By Veronica Willeto DeCrane, School Training and Technical Assistance Specialist, National Native Children's Trauma Center

Working for afterschool programs on the Crow reservation in Montana, I learned a thing or two about youth and family engagement. Youth are required to attend school, but participation in afterschool programs is often optional. Youth engagement was a must if we wanted our program to make any kind of impact on the youth we served. I also realized quickly that our program needed families as much as we needed youth. Without families, there was only so much progress we could make towards our program goals. While youth and family engagement are essential, it isn’t easy to achieve either one.

It can be helpful to understand engagement on a spectrum. A spectrum can assist us in acknowledging the effort and progress we are making and the reality that there’s going to be both valleys and mountaintops in our effort to engage youth and families. This is where the program management concept of continuous improvement comes into play. Youth and parent engagement aren’t final destinations. They are ongoing relationships that require us to continuously put in hard work in order to see these relationships grow.

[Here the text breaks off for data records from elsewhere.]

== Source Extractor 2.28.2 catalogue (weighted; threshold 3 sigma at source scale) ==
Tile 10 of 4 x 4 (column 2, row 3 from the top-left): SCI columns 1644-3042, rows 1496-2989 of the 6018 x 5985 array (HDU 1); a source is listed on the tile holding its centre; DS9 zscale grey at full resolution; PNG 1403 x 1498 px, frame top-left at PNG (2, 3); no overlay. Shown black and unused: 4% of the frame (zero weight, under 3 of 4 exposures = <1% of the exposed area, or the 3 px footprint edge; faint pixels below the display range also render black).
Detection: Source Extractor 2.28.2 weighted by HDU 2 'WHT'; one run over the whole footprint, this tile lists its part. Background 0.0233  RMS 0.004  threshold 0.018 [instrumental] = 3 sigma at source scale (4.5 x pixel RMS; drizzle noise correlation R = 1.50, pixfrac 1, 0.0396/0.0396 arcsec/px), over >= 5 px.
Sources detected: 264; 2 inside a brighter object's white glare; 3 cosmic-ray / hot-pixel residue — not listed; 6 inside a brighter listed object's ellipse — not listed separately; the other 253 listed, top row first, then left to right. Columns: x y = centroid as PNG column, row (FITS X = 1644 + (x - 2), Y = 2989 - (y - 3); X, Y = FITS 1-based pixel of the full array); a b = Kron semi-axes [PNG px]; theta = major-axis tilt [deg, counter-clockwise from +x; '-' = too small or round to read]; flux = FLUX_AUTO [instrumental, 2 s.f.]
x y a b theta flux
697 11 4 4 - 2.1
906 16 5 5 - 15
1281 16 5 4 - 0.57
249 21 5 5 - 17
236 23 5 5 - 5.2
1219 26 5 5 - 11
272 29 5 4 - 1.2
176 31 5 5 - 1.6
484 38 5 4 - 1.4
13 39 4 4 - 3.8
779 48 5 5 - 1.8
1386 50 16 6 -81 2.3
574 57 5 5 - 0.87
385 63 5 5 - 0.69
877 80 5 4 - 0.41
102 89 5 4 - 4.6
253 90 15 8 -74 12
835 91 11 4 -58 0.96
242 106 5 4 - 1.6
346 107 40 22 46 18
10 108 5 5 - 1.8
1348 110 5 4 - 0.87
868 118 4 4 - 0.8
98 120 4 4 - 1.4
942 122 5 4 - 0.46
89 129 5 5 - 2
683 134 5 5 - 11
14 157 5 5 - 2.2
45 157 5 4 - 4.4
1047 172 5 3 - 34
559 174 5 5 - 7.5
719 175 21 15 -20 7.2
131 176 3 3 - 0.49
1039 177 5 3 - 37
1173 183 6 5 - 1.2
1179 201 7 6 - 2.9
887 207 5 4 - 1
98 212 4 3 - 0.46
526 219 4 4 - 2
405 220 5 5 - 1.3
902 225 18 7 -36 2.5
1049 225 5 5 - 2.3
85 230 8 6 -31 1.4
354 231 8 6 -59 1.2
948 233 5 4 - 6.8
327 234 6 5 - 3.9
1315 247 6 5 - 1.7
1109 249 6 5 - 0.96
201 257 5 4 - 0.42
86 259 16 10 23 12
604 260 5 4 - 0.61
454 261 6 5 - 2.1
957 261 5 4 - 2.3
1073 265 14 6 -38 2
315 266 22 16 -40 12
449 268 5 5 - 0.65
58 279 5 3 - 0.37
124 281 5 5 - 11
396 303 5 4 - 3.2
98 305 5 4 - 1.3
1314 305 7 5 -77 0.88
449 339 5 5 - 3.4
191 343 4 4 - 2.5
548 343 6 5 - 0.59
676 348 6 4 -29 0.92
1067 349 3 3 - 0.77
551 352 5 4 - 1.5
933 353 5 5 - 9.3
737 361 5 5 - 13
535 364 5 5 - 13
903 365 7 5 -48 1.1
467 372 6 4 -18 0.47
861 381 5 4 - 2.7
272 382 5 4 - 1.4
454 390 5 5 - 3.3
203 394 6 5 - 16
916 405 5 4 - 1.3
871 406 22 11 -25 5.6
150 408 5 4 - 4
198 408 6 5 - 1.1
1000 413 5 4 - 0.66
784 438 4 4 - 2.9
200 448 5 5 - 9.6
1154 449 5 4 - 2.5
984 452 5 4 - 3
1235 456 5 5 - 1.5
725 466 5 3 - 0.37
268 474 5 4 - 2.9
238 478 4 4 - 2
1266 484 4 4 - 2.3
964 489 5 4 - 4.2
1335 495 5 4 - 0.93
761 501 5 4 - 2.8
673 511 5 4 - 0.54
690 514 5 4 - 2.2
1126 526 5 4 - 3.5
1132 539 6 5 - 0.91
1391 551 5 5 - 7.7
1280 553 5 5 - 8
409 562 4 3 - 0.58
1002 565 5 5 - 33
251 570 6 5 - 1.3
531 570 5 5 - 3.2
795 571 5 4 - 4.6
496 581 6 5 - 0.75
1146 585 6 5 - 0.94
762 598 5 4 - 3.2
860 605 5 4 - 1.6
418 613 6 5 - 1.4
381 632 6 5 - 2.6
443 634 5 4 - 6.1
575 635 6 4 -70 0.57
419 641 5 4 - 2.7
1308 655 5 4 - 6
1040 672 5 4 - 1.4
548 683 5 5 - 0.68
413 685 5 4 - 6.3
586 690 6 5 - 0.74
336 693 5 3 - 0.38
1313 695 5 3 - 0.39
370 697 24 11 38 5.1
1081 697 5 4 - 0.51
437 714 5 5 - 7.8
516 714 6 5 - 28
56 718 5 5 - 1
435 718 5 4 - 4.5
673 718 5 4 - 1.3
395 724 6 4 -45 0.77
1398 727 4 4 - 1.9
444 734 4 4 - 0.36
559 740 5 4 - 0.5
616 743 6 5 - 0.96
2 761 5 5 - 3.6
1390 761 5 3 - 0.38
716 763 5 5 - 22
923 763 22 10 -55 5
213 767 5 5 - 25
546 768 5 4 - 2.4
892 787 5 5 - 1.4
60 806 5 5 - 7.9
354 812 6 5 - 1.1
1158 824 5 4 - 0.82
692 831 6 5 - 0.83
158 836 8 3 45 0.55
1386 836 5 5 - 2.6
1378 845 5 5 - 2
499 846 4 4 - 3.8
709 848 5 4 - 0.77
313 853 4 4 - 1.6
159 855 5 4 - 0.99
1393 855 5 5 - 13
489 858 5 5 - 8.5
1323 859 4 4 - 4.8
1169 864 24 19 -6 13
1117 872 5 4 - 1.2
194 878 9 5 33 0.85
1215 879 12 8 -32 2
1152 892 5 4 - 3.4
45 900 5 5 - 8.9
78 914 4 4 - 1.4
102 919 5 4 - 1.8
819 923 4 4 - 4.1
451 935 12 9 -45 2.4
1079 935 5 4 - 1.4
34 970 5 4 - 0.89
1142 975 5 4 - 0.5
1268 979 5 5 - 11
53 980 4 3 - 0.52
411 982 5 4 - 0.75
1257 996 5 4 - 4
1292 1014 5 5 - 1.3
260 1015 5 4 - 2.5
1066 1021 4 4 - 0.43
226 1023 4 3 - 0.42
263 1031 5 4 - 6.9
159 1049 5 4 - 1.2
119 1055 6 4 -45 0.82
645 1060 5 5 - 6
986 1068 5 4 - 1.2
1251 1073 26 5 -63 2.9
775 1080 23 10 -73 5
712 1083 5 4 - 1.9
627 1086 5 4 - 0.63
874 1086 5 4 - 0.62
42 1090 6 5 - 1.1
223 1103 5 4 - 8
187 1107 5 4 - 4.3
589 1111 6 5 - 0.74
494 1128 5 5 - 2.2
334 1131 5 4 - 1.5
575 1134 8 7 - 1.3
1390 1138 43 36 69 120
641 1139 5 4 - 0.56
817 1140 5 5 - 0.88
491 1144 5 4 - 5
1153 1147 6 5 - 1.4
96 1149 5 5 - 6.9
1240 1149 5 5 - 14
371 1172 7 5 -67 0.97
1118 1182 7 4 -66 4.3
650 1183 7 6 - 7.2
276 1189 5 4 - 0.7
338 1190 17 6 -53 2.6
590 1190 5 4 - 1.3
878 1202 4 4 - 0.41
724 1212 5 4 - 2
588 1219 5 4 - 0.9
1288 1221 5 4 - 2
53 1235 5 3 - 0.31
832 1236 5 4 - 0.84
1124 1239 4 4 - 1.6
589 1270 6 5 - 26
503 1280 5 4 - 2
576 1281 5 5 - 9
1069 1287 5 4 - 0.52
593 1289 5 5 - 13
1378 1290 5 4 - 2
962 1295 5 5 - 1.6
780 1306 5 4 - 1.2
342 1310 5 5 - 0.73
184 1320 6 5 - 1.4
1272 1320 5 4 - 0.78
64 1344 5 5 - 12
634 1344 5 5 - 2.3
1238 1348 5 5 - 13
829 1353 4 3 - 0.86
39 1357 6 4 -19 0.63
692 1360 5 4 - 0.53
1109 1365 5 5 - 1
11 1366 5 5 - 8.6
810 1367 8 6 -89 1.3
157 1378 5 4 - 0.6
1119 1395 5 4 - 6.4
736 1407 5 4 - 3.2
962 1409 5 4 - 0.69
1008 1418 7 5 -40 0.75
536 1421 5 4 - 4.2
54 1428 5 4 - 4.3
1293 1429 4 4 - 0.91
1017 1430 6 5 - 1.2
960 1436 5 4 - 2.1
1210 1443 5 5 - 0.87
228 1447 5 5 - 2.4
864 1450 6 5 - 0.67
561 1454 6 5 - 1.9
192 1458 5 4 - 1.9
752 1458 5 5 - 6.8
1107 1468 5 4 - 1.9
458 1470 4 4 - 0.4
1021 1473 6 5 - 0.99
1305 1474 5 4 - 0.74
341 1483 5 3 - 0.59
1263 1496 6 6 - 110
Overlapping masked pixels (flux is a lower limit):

Key principals of trauma-informed systems include strength-based thinking, transparency, and empowerment. If we’re in the valley when it comes to our youth and family engagement work, we are trauma-informed when we are able to reframe our thinking and view our position as an opportunity for growth. This kind of strength-based thinking allows us to focus on the future and what we can do in the present rather than getting stuck in the past and the mistakes we can’t change.

Admitting that we aren’t on the mountain top all the time is also being trauma-informed. Transparency about how we’ve taken steps back in our progress puts us in a better position to make actual improvements and is the first step in getting our program back on track again. Being transparent with our youth and their families also goes a long way to building trust with them, which is what we need to achieve authentic engagement.

Anytime we can make room for youth and family voice, it’s empowering. A person suffering from the impact of trauma can feel like they don’t have any control or agency in their life. They may also feel no one cares about them. Showing your program cares, by valuing their voice can make a difference. Giving them that opportunity to be a part of the decision-making process helps youth and families exercise the power they have to impact change.

In Beyond the Bake Sale: The Essential Guide to Family-School Partnerships, family engagement is described as being a “Continuum of Engagement.” On one end of the spectrum is a “Fortress School,” where there is a belief that “parents belong at home, not at school.” Organizations often feel they are doing everything they can and it’s the families who don’t do enough to support their children. This is the least trauma-informed type of parent engagement. At the other end of the spectrum is a “Partnership School,” which assumes “all families and communities have something great to offer.” The youth serving organization has a “whatever it takes” culture and works closely together with parents in order to ensure every single young person succeeds. This is the most trauma-informed type of parent engagement. While you might not be serving youth in a school setting, I think this picture of parent engagement being a “Continuum of Engagement” can still apply to your youth serving program.

The spectrum of youth engagement that is often cited is the “Ladder of Youth Participation.” Sociologist Roger Hart in his book, Children’s Participation: The Theory and Practice of Involving Young Citizens in Community Development and Environmental Care, describes how youth participation can range from “Rung 1: Young People are Manipulated” to “Rung 8: Young People and Adults Share Decision-making.” At Rung 1, “adults use young people to support causes and pretend that the causes are inspired by young people.” This is the least trauma-informed type of youth engagement. At Rung 8, “projects or programs are initiated by young people and decision-making is shared between young people and adults.” This is the most trauma-informed type of youth engagement.

If you feel like your program is in the valley, whether it’s youth or family engagement, don’t give up just yet. Apply that strength-based thinking and consider using these two tools to reflect upon where you think you are on the spectrum. Could it be that your program may need to take a more trauma-informed approach? However, if you find that you are making progress and doing very well engaging youth and families in your program, celebrate it! Share your success stories. There are others who may be inspired and encouraged by your progress. It could be that hearing about your program’s journey with youth or parent engagement is just what they need to help them get out of their own valley.

References:

Henderson, A. T., Mapp, K. L., Johnson, V. R., & Davies, D. (2007). Beyond the bake sale: The essential guide to family-school partnerships. The New Press.

Hart, R. A. (2013). Children’s participation: The theory and practice of involving young citizens in community development and environmental care. Routledge.